Bilime bakılırsa Cloverfield hastalığının sebebi
Cloverfield, New York’ta yaşayan bir grup arkadaşın, aralarından bir kişinin yurt haricinde çalışmaya gitmesini kutlama amacıyla toplanması ve gruptan bir kişinin el kamerasıyla tüm olan bitenleri kaydetmesiyle başlıyor. Denizden gelen gizemli bir yaratığın şehre saldırmasıyla filmimizde gidişat yükselirken tüm olan bitenleri Hud ismindeki bu karakterin el kamerasından izlemeye devam ediyoruz.
Bir dönem korku filmlerinde sıkça kullanılan el kamerası tekniği, seyrettiğimiz görüntülere bir doğallık katıyor. Doğal bu doğallık korunmak istediği için görüntüleri seyrettiğimiz el kamerası bir fazlaca sallanıyor ve bu da beyne oldukça karışık sinyaller gönderilmiş olduğu için Cloverfield hastalığı isminde olan durumu ortaya çıkarıyor.
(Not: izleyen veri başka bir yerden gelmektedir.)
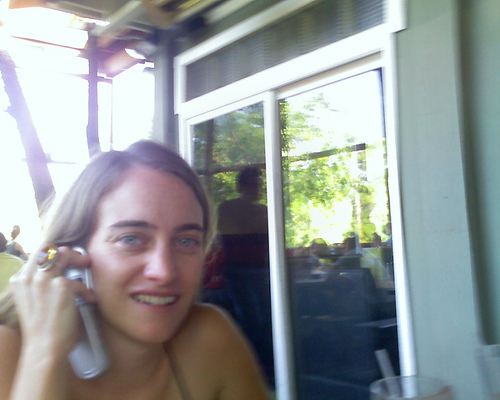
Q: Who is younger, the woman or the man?
A: The woman is younger than the man.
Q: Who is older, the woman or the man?
A: The man is older than the woman.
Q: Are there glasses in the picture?
A: No, there are no glasses.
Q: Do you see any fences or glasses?
A: No, there are no glasses or fences.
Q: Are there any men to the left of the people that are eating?
A: Yes, there is a man to the left of the people.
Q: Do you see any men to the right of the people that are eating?
A: No, the man is to the left of the people.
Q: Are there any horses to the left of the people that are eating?
A: No, there is a man to the left of the people.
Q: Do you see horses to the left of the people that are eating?
A: No, there is a man to the left of the people.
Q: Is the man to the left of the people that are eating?
A: Yes, the man is to the left of the people.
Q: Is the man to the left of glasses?
A: No, the man is to the left of the people.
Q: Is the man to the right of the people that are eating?
A: No, the man is to the left of the people.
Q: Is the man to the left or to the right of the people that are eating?
A: The man is to the left of the people.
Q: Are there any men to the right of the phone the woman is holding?
A: Yes, there is a man to the right of the phone.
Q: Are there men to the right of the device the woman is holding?
A: Yes, there is a man to the right of the phone.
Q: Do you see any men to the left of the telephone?
A: No, the man is to the right of the telephone.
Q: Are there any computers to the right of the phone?
A: No, there is a man to the right of the phone.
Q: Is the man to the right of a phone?
A: Yes, the man is to the right of a phone.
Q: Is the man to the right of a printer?
A: No, the man is to the right of a phone.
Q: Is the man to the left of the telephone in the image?
A: No, the man is to the right of the telephone.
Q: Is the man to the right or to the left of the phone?
A: The man is to the right of the phone.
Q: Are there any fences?
A: No, there are no fences.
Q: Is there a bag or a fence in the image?
A: No, there are no fences or bags.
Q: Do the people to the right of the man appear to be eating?
A: Yes, the people are eating.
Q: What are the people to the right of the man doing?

Screen Rant’ın WebMD’den aktardığı haberine bakılırsa Türkçede vasıta/taşıt tutması olarak kullandığımız “motion sickness”, beynin içkulak ve gözlerden karmaşık mesajlar alması sebebiyle yaşanıyor. Vasıta tutmasında bulantı, kusma, baş ağrısı ve terleme şeklinde emareler görülüyor.
Cloverfield’ı beyazperde salonunda izleyen izleyiciler, koltuklarında durağan(durgun) bir halde otururken içkulak, beyinle iletişime geçiyor. Kameranın devamlı hareket etmesi ise seyircilerin sanki devamlı sağa sola koşturduğu, hareket ettiğinin mesajını veriyor. Taşıt tutmasına yatkın olan kişiler için beyinlerinin almış olduğu tüm bu karmaşık mesajlar naturel olarak büyük bir soruna sebep oluyor.
Doğal bu, Cloverfield’a hususi bir durum değil. El kamerasıyla çekim tekniği, bir dönem korku filmlerinde sıkça kullanılıyordu. Bu teknikte görüntülerin doğallığının korunması ve seyirciye korkuyu, gerilimi hissettirmek için kameranın hareket etmesi oldukça mühim. Sadece Cloverfield’da el kamerasının hareketleri birazcık fazla olmuş olabilir.